When tvradio.com launched on Jan. 24 at NATPE, it represented the culmination of two years of hard work. The brainchild of Chris Meraw, tvradio set out to provide a wealth of content specifically tailored to its Internet network of information, lifestyle and entertainment programming.
Meraw, now the chairman and ceo of the company (officially called Virtual Broadcast Corporation) brought Sidney M. Cohen on board in the middle of 1999. Cohen, a longtime television producer, took on the role of president and executive producer for the company.
‘Ten percent of our programming comes from outside sources [the open marketplace – conventions, etc.], but 90% is [produced] ourselves [specifically for the Internet]. We have a staff of producers and we subcontract the camera people and so on. And fairly soon, we’re going to have our own studio and our own staff of techies as well,’ Cohen explains.
tvradio’s staff has jumped from two to 21 in the short time it has been operational. This does not include its staff of 10 freelancers.
tvradio started with 12 networks in January and the number is expanding rapidly. ‘We’ve got 19 networks and we’ll probably get to 40 in the next year,’ Cohen says.
The networks vary from a teen network (where they are trying to build Internet celebrities) through a Doctor’s Station (that shows surgery) all the way to Naturist tv, which features the world’s first nude talk show.
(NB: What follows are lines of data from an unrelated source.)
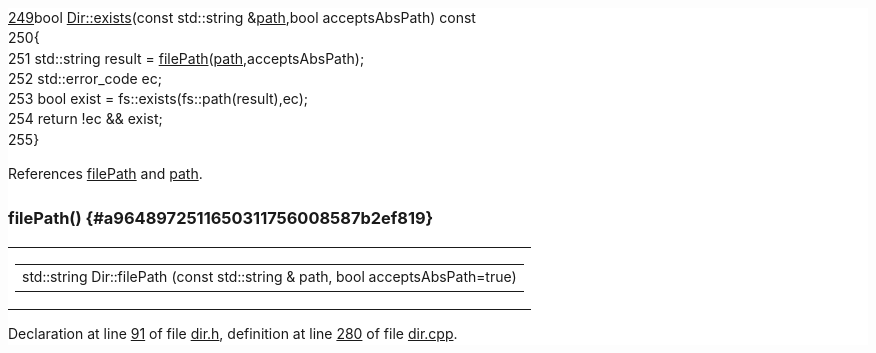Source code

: <div class="doxyProgramListing">

<div class="doxyCodeLine"><span class="doxyLineNumber"><a href="#aac073552a25b47db1a9ef32bd05be421">249</a></span><span class="doxyLineContent"><span class="doxyHighlightKeywordType">bool</span><span class="doxyHighlight"> <a href="#ac6bf80b5b3a034e8c144c86ef48ae309">Dir::exists</a>(</span><span class="doxyHighlightKeyword">const</span><span class="doxyHighlight"> std::string &amp;<a href="#ac277cdc273640905e941d9e6262bc594">path</a>,</span><span class="doxyHighlightKeywordType">bool</span><span class="doxyHighlight"> acceptsAbsPath)</span><span class="doxyHighlightKeyword"> const</span></span></div>
<div class="doxyCodeLine"><span class="doxyLineNumber">250</span><span class="doxyLineContent"><span class="doxyHighlight">{</span></span></div>
<div class="doxyCodeLine"><span class="doxyLineNumber">251</span><span class="doxyLineContent"><span class="doxyHighlight">  std::string result = <a href="#a9648972511650311756008587b2ef819">filePath</a>(<a href="#ac277cdc273640905e941d9e6262bc594">path</a>,acceptsAbsPath);</span></span></div>
<div class="doxyCodeLine"><span class="doxyLineNumber">252</span><span class="doxyLineContent"><span class="doxyHighlight">  std::error_code ec;</span></span></div>
<div class="doxyCodeLine"><span class="doxyLineNumber">253</span><span class="doxyLineContent"><span class="doxyHighlight">  </span><span class="doxyHighlightKeywordType">bool</span><span class="doxyHighlight"> exist = fs::exists(fs::path(result),ec);</span></span></div>
<div class="doxyCodeLine"><span class="doxyLineNumber">254</span><span class="doxyLineContent"><span class="doxyHighlight">  </span><span class="doxyHighlightKeywordFlow">return</span><span class="doxyHighlight"> !ec &amp;&amp; exist;</span></span></div>
<div class="doxyCodeLine"><span class="doxyLineNumber">255</span><span class="doxyLineContent"><span class="doxyHighlight">}</span></span></div>

</div>


References <a href="#a9648972511650311756008587b2ef819">filePath</a> and <a href="#ac277cdc273640905e941d9e6262bc594">path</a>.
</div>
</div>

### filePath() {#a9648972511650311756008587b2ef819}

<div class="doxyMemberItem">
<div class="doxyMemberProto">
<table class="doxyMemberLabels">
<tr class="doxyMemberLabels">
<td class="doxyMemberLabelsLeft">
<table class="doxyMemberName">
<tr>
<td class="doxyMemberName">std::string Dir::filePath (const std::string &amp; path, bool acceptsAbsPath=true)</td>
</tr>
</table>
</td>
</tr>
</table>
</div>
<div class="doxyMemberDoc">


<p>Declaration at line <a href="/web-doxygen/docs/api/files/src/dir-h/#l00091">91</a> of file <a href="/web-doxygen/docs/api/files/src/dir-h">dir.h</a>, definition at line <a href="/web-doxygen/docs/api/files/src/dir-cpp/#l00280">280</a> of file <a href="/web-doxygen/docs/api/files/src/dir-cpp">dir.cpp</a>.</p>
Each network includes a growing list of shows and each show contains a growing list of episodes.
‘Some of them have hundreds of shows,’ Cohen says, ‘We’ve got over 20 hours of original content in here.’
Despite its ever-expanding lineup of content, tvradio is more than a new-style content producer/distributor. It also takes advantage of the Internet’s capabilities to sell. Fulfillment partners allow the company to turn the audience into customers for its products.
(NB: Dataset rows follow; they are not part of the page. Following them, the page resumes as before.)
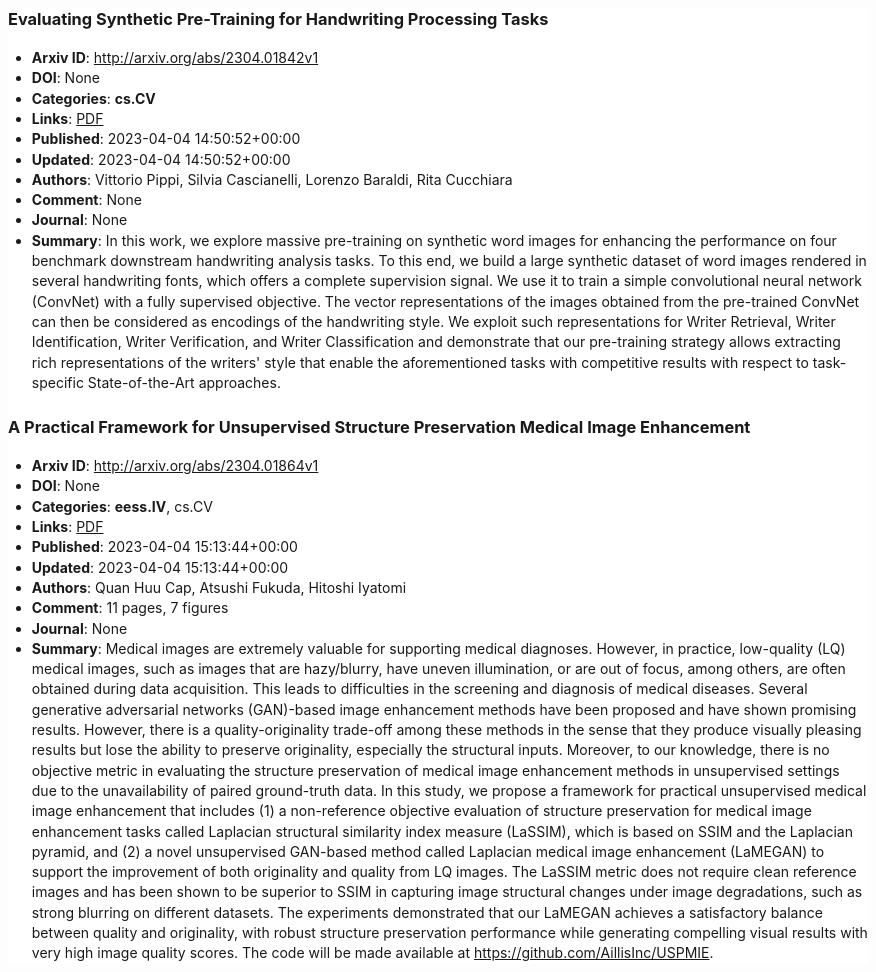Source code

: 

### Evaluating Synthetic Pre-Training for Handwriting Processing Tasks
- **Arxiv ID**: http://arxiv.org/abs/2304.01842v1
- **DOI**: None
- **Categories**: **cs.CV**
- **Links**: [PDF](http://arxiv.org/pdf/2304.01842v1)
- **Published**: 2023-04-04 14:50:52+00:00
- **Updated**: 2023-04-04 14:50:52+00:00
- **Authors**: Vittorio Pippi, Silvia Cascianelli, Lorenzo Baraldi, Rita Cucchiara
- **Comment**: None
- **Journal**: None
- **Summary**: In this work, we explore massive pre-training on synthetic word images for enhancing the performance on four benchmark downstream handwriting analysis tasks. To this end, we build a large synthetic dataset of word images rendered in several handwriting fonts, which offers a complete supervision signal. We use it to train a simple convolutional neural network (ConvNet) with a fully supervised objective. The vector representations of the images obtained from the pre-trained ConvNet can then be considered as encodings of the handwriting style. We exploit such representations for Writer Retrieval, Writer Identification, Writer Verification, and Writer Classification and demonstrate that our pre-training strategy allows extracting rich representations of the writers' style that enable the aforementioned tasks with competitive results with respect to task-specific State-of-the-Art approaches.



### A Practical Framework for Unsupervised Structure Preservation Medical Image Enhancement
- **Arxiv ID**: http://arxiv.org/abs/2304.01864v1
- **DOI**: None
- **Categories**: **eess.IV**, cs.CV
- **Links**: [PDF](http://arxiv.org/pdf/2304.01864v1)
- **Published**: 2023-04-04 15:13:44+00:00
- **Updated**: 2023-04-04 15:13:44+00:00
- **Authors**: Quan Huu Cap, Atsushi Fukuda, Hitoshi Iyatomi
- **Comment**: 11 pages, 7 figures
- **Journal**: None
- **Summary**: Medical images are extremely valuable for supporting medical diagnoses. However, in practice, low-quality (LQ) medical images, such as images that are hazy/blurry, have uneven illumination, or are out of focus, among others, are often obtained during data acquisition. This leads to difficulties in the screening and diagnosis of medical diseases. Several generative adversarial networks (GAN)-based image enhancement methods have been proposed and have shown promising results. However, there is a quality-originality trade-off among these methods in the sense that they produce visually pleasing results but lose the ability to preserve originality, especially the structural inputs. Moreover, to our knowledge, there is no objective metric in evaluating the structure preservation of medical image enhancement methods in unsupervised settings due to the unavailability of paired ground-truth data. In this study, we propose a framework for practical unsupervised medical image enhancement that includes (1) a non-reference objective evaluation of structure preservation for medical image enhancement tasks called Laplacian structural similarity index measure (LaSSIM), which is based on SSIM and the Laplacian pyramid, and (2) a novel unsupervised GAN-based method called Laplacian medical image enhancement (LaMEGAN) to support the improvement of both originality and quality from LQ images. The LaSSIM metric does not require clean reference images and has been shown to be superior to SSIM in capturing image structural changes under image degradations, such as strong blurring on different datasets. The experiments demonstrated that our LaMEGAN achieves a satisfactory balance between quality and originality, with robust structure preservation performance while generating compelling visual results with very high image quality scores. The code will be made available at https://github.com/AillisInc/USPMIE.

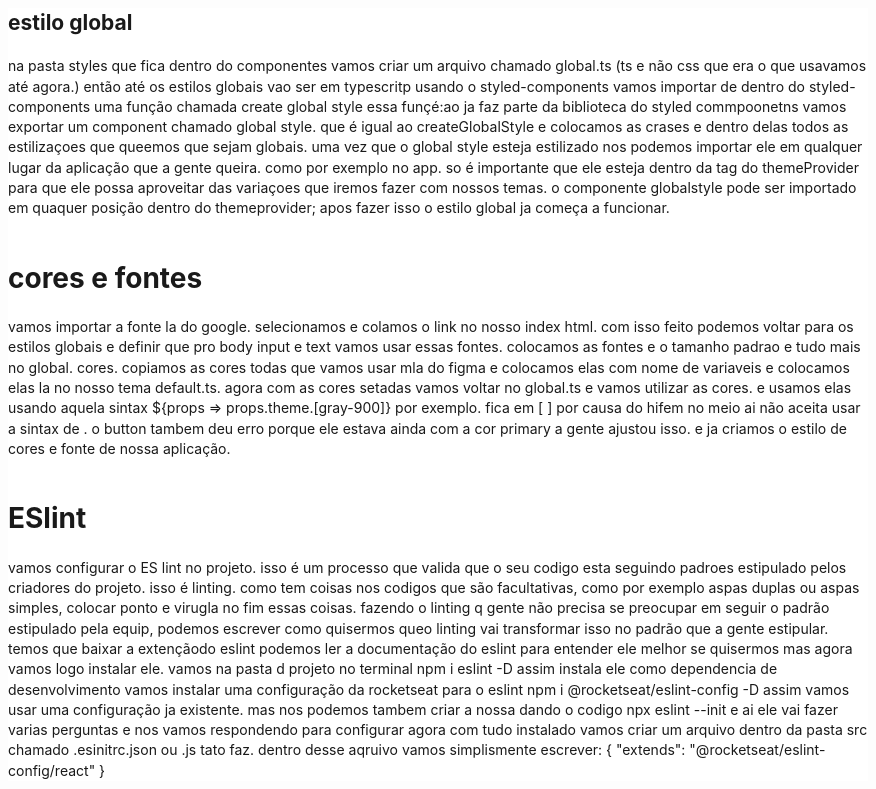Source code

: 
 ## estilo global
 na pasta styles que fica dentro do componentes vamos criar um arquivo chamado global.ts (ts e não css que era o que usavamos até agora.)
 então até os estilos globais vao ser em typescritp usando o styled-components
 vamos importar de dentro do styled-components uma função chamada create global style essa funçé:ao ja faz parte da biblioteca do styled commpoonetns
 vamos exportar um component chamado global style. que é igual ao createGlobalStyle e colocamos as crases e dentro delas todos as estilizaçoes que queemos que sejam globais.
  uma vez que o global style esteja estilizado nos podemos importar ele em qualquer lugar da aplicação que a gente queira.  como por exemplo no app. so é importante que ele esteja dentro da tag do themeProvider para que ele possa aproveitar das variaçoes que iremos fazer com nossos temas. o componente globalstyle pode ser importado em quaquer posição dentro do themeprovider; apos fazer isso o estilo global ja começa a funcionar.

  # cores e fontes

  vamos importar a fonte la do google. selecionamos e colamos o link no nosso index html.
  com isso feito podemos voltar para os estilos globais e definir que pro body input e text vamos usar essas fontes.
    colocamos as fontes e o tamanho padrao e tudo mais no global.
    cores. copiamos as cores todas que vamos usar mla do figma e colocamos elas com nome de variaveis e colocamos elas la no nosso tema default.ts.
    agora com as cores setadas vamos voltar no global.ts e vamos utilizar as cores. e usamos elas usando aquela sintax ${props => props.theme.[gray-900]} por exemplo. fica em [ ] por causa do hifem no meio ai não aceita usar a sintax de . 
    o button tambem deu erro porque ele estava ainda com a cor primary a gente ajustou isso. e ja criamos o estilo de cores e fonte de nossa aplicação.

# ESlint
vamos configurar o ES lint no projeto. isso é um processo que valida que o seu codigo esta seguindo padroes estipulado pelos criadores do projeto. isso é linting. como tem coisas nos codigos que são facultativas, como por exemplo aspas duplas ou aspas simples, colocar ponto e virugla no fim essas coisas. fazendo o linting q gente não precisa se preocupar em seguir o padrão estipulado pela equip, podemos escrever como quisermos queo linting vai transformar isso no padrão que a gente estipular.
temos que baixar a extençãodo eslint
podemos ler a documentação do eslint para entender ele melhor se quisermos mas agora vamos logo instalar ele.
vamos na pasta d projeto no terminal
npm i eslint -D 
assim instala ele como dependencia de desenvolvimento
vamos instalar uma configuração da rocketseat para o eslint
npm i @rocketseat/eslint-config -D
assim vamos usar uma configuração ja existente. mas nos podemos tambem criar a nossa dando o codigo
npx eslint --init
e ai ele vai fazer varias perguntas e nos vamos respondendo para configurar
agora com tudo instalado vamos criar um arquivo dentro da pasta src chamado .esinitrc.json ou .js tato faz.
dentro desse aqruivo vamos simplismente escrever:
{
    "extends": "@rocketseat/eslint-config/react"
}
Cohen explains the company’s motto: ‘We’re a tv network, we’re program producers and we’re an important store. And just like any store we have to stand behind our products and defend our audience.’
In fact, the tvradio fulfillment houses are not paid until the customer has received their order and is satisfied with it.
The company also brings in revenue through booming ad sales to ‘global consumer brand companies. Before, they didn’t even know what the Web was and now we’re breaking into them at very high levels,’ Cohen says.
With newly created corporate Internet advertising budgets and the company’s innovative ad delivery system (tv commercials that play upon the click of a banner), corporate sponsors are rolling in. In fact, Cohen describes their responses as ‘unanimously favorable.’
With viewers in place in 90 countries and translations into numerous languages in the works, tvradio is working fast. A new and powerful search engine and a full streaming capacity (allowing thousands of simultaneous viewers) will be rolling out in a couple of weeks.
Cohen concludes: ‘An Internet network is an Internet network and you’re known by the content you have. And I’ll stand by our content to the end. It’s great stuff.’